Oral History Interview with Lyman Johnson, July 12, 1990. Interview A-0351. Southern Oral History Program Collection (#4007) in the Southern Oral History Program Collection, Southern Historical Collection, Wilson Library, University of North Carolina at Chapel Hill.

Full Text of the Excerpt

LYMAN JOHNSON:
Oh yes, I had quite a bit to do with starting the Teachers' Federation, Louisville Federation of Teachers, AFL-CIO. Now, at that time between '45, no, we started back about 1942, '41. But from '41 to about '55, white people, generally still steeped in white supremacy, belonged to what they called the Kentucky Educational Association or the Louisville Educational Association. I referred to them as the Association Gang.
JOHN EGERTON:
They were all white?
LYMAN JOHNSON:
Yeah.
JOHN EGERTON:
And was AFL? Was the Louisville Federation, was it all black?
LYMAN JOHNSON:
No, we started out, mostly Negroes started the thing, but we told the national office, "Don't give us a charter until we get some white people to join us, because we don't want a segregated thing. We've got a black association and a white association. We don't want two federations, black and white." I think our charter started out with 36 members.

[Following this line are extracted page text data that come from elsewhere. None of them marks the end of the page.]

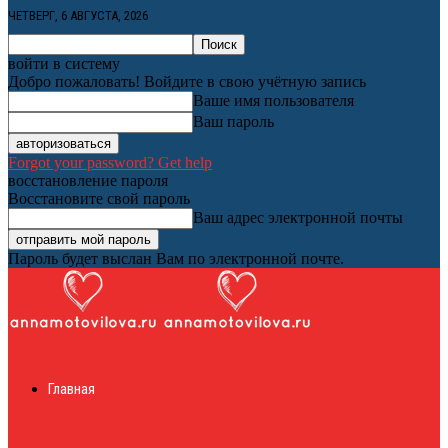
ЧЕТВЕРГ, 6 АВГУСТА, 2026
войти в систему
Добро пожаловать! Войдите в свою учётную запись
Ваше имя пользователя
Ваш пароль
Forgot your password? Get help
восстановление пароля
Восстановите свой пароль
Ваш адрес электронной почты
Пароль будет выслан Вам по электронной почте.
Женский онлайн
Главная
журнал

The first 25 we got signed up were black.
JOHN EGERTON:
This was in the '40s?
LYMAN JOHNSON:
About '41. We could have gotten a charter with 25 members, but we wouldn't start because then it would have been an all black affair. Then after we got started, we'd catch hell getting whites to come in. So we waited until we got some, to answer your question, we got 11 people who were willing join with us. They liked the federation attack on educational problems better than they did the association. So they joined in with us. Then we were a mixed organization. The Federation was mixed. Then on the local level, we sort of soft pedaled taking in black members. We didn't just go out and recruit black members. We did go out and recruit white members.
JOHN EGERTON:
Trying to get an even balance.
LYMAN JOHNSON:
The percentage was just about one fourth black in the school system, and we were afraid, looking at the general situation from a practical point of view, we were afraid to get more than one fourth or one third blacks, because you've heard of what they call a little tilting point. So as long as we could get whites to come in and be about two-thirds, if not three-fourths, of the total membership, we could still count on getting whites to come in.